To Pat Phelan then and a tour de force of a performance from Connor McIntyre. He's undoubtedly Corrie's most watchable baddie and in a different league to pantomime killer Tony Gordon or the slightly camp drugs lord, Jez Quigley. Nope, Pat is up there looking down on the lot of them. As joyous as his portrayal is though (murder one minute, prayers the next), the second episode of October 27th will, for me, go down as one of the most uncomfortable and unnerving half hours of soap ever. Superb though the acting was (Oliver Farnworth - take a bow), the entire programme felt wrong. As a stand alone, late night drama it would have been perfect or maybe as some Corrie spin-off. However, as part of regular Corrie it felt wrong. The story has taken the show to a different place. It inhabits a world of wonky camera work, uneasy relationships, fear, hatred and cruelty.

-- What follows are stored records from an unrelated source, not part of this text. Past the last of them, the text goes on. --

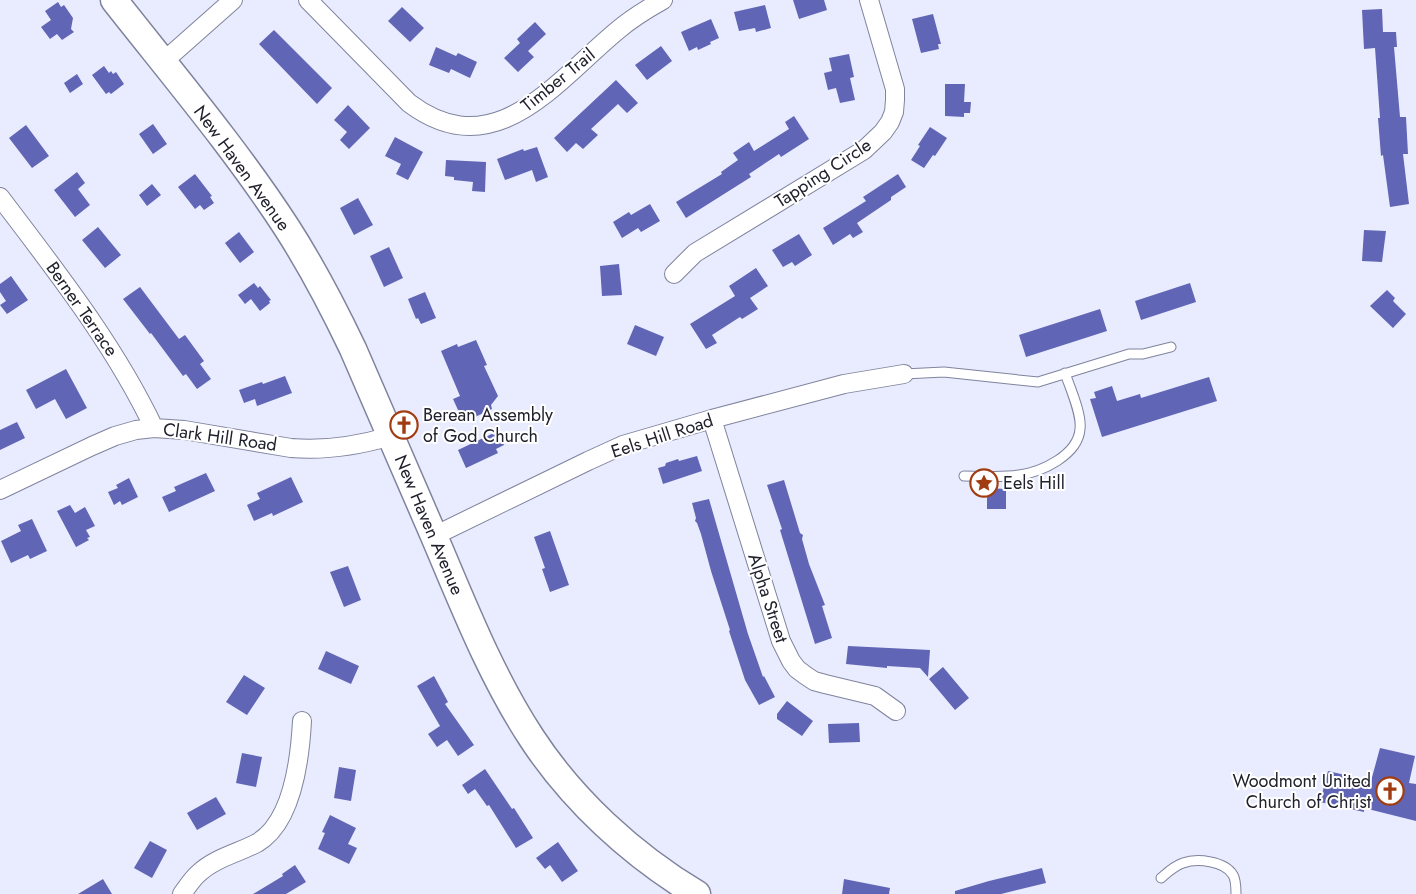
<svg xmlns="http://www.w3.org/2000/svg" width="1416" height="894" viewBox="0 0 1416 894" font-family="Jost,sans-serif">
  <rect width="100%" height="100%" fill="#e9ecfe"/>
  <path fill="#6065b5" d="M793,0H824L827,10L799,19Z
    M58,2L61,7L64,5L73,18L71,29L74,32L62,40L57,34L50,39L41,27L51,20L45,11Z
    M765,5L771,28L756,32L755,28L739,31L734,12Z
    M402,7L424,28L410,42L388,21Z
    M1382,9L1383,32H1396L1397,47H1394L1400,117H1406L1408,154H1403L1409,204L1390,207L1383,155L1381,156L1378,118H1380L1375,48L1364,49L1362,10Z
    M933,14L941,44H938L939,49L921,53L912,19Z
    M711,19L719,38L710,42L711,44L698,50L697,47L689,51L681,32Z
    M535,22L546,34L528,51L534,57L518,72L504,58L520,43L517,39Z
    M274,30L332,88L317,104L259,44Z
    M661,46L672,61L647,80L635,65Z
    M436,47L456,56L458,53L477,62L470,78L451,69L449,73L429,65Z
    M849,54L854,77L850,78L855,100L840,103L836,88L828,90L824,73L832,71L829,58Z
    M104,66L109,73L111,71L113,74L116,72L124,84L111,94L109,92L106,94L92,75Z
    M77,74L83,84L70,93L64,83Z
    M616,80L638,103L627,113L618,104L591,129L598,135L583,149L576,143L567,152L554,138Z
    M945,84H965L964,102H971L970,113H964V117L945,116Z
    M348,105L370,128L349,149L340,140L347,132L334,120Z
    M794,116L809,139L781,157L779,154L749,174L751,177L686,218L676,202L722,174L721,172L738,160L733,153L749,142L754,151L789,129L785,122Z
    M153,124L167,144L153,154L139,134Z
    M26,125L49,156L32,168L9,138Z
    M930,127L947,138L935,156L933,155L924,168L911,160L920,146L918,145Z
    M395,137L423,152L408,180L396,174L401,164L385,156Z
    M537,147L548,177L536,182L532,170L505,180L497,159L523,149L524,151Z
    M446,160L486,162L485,192L472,191L473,182L454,180V177L445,176Z
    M77,172L85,183L78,189L90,205L75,217L54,190Z
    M195,174L212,196L210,197L214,203L204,210L200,205L195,209L178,187Z
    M898,174L906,187L891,197V200L857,223L863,232L853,238L850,234L833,245L823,228L866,201L863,197Z
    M152,184L161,195L147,206L139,195Z
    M358,198L373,225L354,235L340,208Z
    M650,204L660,221L641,232L638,228L622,238L613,222L629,212L631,215Z
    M98,227L121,255L105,268L82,240Z
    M1364,230L1386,231L1382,262L1362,261Z
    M239,232L254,252L240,263L225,243Z
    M799,234L812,255L795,266L792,262L783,267L772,250Z
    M389,247L403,278L384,287L370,256Z
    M619,264L622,295L602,296L600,266Z
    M756,268L768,286L750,298L758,309L742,319L740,317L712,335L717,343L706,349L690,324L735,296L729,286Z
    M11,276L28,300L7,314L0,305L6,301L0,292V284Z
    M254,283L258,288L260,286L271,300L269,301L270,303L260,311L251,299L245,304L238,295Z
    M1190,283L1196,302L1141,320L1135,301Z
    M140,287L179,339L185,335L204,361L200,364L211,379L197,389L186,374L183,376L151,333L150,334L123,299Z
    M1387,290L1395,298L1393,301L1406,314L1393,328L1370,306Z
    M425,292L436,318L421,324L418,318L416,319L408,299Z
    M1100,309L1107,331L1026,357L1019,335Z
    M635,325L664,337L656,356L627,344Z
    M476,340L487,365L484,366L498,396L491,405L492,409L475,417L473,413L458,410L453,399L460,396L441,351L457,344L458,347Z
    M66,369L87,408L66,419L55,399L36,409L26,390Z
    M285,376L292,393L257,406L255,399L244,403L239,390L262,382L263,384Z
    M1209,377L1217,401L1102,437L1090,399L1096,398L1094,392L1112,386L1117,401L1140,394L1141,398Z
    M17,422L25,438L0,450V430Z
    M498,431L504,445L496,449L498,453L466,468L458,450Z
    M697,456L702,471L663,484L658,468L665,466L666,463L678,459L679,461Z
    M206,473L215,491L169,512L162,497L176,491L174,487Z
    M291,477L303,502L273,516L272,513L254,521L247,505L260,499L257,493Z
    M129,478L138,497L122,505L120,501L114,505L108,492L118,488L116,485Z
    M784,480L800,533L803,535L802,539L809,564L825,605L822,606L832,638L815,644L780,530L782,529L767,485Z
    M987,488L1006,489V509H987Z
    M709,499L748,634L763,677L764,676L775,697L759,705L745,680L729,631L730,630L711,571L701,534L697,523L695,521L696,518L692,503Z
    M70,505L75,513L85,507L95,526L86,530L90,537L87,538L89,540L76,547L57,511Z
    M32,519L47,551L30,559L28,555L11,563L1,541L21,531L18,525Z
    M550,531L569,585L550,592L542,569L545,568L534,537Z
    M348,566L361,600L344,607L330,572Z
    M848,646L930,650L928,677L920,668L887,666V668L846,664Z
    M326,651L359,666L351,684L318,669Z
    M943,667L969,698L955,710L929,679Z
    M244,675L265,688L247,715L226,702Z
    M434,676L448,702L445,704L474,745L458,756L447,740L437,747L428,734L440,726L417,686Z
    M787,701L813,721L802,736L777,719V714Z
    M859,723L860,742L829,743L828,724Z
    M1380,748L1415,756L1409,783L1416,784V821L1364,808V812L1320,802L1328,771L1371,781Z
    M242,753L262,757L256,787L236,783Z
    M339,767L356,770L351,801L334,798Z
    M485,769L512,809L514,808L533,838L516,848L489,805L487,806L475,789L468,794L462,785Z
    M216,797L226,814L197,830L187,813Z
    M330,815L356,828L348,844L357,848L349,864L318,849L325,833L322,832Z
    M150,841L167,850L152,878L134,868Z
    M558,842L578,871L562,882L550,865L545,869L536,858Z
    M295,865L306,882L286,894H253L283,876L282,874Z
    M1042,868L1046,883L1001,894H955V891L989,881Z
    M103,879L112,894H78Z
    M844,879L890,888L889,894H842Z"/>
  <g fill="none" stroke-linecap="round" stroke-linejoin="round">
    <g stroke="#7f839d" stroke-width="11">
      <path id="service" d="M904,374L944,372L1038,382L1129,354H1143L1171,347
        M964,476C982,476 1001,478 1019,475C1042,472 1078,455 1080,429C1082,414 1070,388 1065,373
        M1161,878C1168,872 1174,866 1183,863C1197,858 1225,861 1233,875C1236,880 1236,888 1236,894"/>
    </g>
    <g stroke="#7f839d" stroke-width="20">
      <path id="minor" d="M308,0L409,103C495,168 557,80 618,30C632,18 647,9 663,0
        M163,62L233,0
        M0,197C56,271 114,344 154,428
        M674,274L695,253L864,150L883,132L890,122L894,112L895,100V89L869,0
        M712,419L781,641L791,661L797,669L805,675L814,681L825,684L875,696L896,711
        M0,490L92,446L115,436L136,430L154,428L184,430L291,448C326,451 357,446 391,436
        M434,536L588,461L623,445L712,419L844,384L904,374
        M182,894C187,887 192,879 199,873C215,858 238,853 257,843C293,822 300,758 302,721"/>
    </g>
    <g stroke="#7f839d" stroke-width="29">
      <path id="secondary" d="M114,0C173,75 235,148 287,228C312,267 333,307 353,349C380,411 407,474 434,536C463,604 490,674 531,737C572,800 632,855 697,894"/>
    </g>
    <use href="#service" stroke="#fff" stroke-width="9"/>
    <use href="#minor" stroke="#fff" stroke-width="18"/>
    <use href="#secondary" stroke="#fff" stroke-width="26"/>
  </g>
  <defs>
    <g id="church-ring" transform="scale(1.4375)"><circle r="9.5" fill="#fff" stroke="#a13c11" stroke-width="1.5"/><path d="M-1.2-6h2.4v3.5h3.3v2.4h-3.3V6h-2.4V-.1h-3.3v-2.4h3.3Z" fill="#a13c11"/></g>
    <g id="sight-ring" transform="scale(1.4375)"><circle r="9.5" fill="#fff" stroke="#a13c11" stroke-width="1.5"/><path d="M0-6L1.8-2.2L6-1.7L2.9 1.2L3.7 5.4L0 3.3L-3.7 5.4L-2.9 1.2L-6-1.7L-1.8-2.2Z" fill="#a13c11"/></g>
  </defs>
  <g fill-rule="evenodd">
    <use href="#church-ring" x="404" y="425"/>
    <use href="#sight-ring" x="984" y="483"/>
    <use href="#church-ring" x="1390" y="791"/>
  </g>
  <g text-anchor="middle" stroke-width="4" stroke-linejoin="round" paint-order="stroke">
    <g font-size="18" fill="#20212c" stroke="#fff">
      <text transform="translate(558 80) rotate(-39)" y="6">Timber Trail</text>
      <text transform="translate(242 168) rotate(54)" y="6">New Haven Avenue</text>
      <text transform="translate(823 173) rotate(-33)" y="6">Tapping Circle</text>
      <text transform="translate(82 309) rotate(55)" y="6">Berner Terrace</text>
      <text transform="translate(662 436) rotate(-18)" y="6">Eels Hill Road</text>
      <text transform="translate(220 437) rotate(8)" y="6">Clark Hill Road</text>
      <text transform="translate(429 525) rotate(67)" y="6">New Haven Avenue</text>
      <text transform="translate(768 598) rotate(72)" y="6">Alpha Street</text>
    </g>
    <g font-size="18" fill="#20212c" stroke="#fff" text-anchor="start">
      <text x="423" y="421">Berean Assembly<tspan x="423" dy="21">of God Church</tspan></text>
      <text x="1003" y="489">Eels Hill</text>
      <text x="1371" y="787" text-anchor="end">Woodmont United<tspan x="1371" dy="21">Church of Christ</tspan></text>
    </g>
  </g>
</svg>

Had this taken place during Corrie's golden era then no doubt we would have enjoyed Annie Walker keeping Fred Gee hostage in the Rovers cellar, Maggie Clegg cleaving off Jerry Booth's hands in the Corner Shop meat slicer and a heroin-addled Bet Lynch suffocating on her own beehive.

Corrie has always been a bastion of light and shade when it comes to storytelling. While no one wants to be fed a diet of overweight grocers flattening plum puddings, neither does this particular viewer want to spend half an hour in a pit of despair. That's EastEnders' job.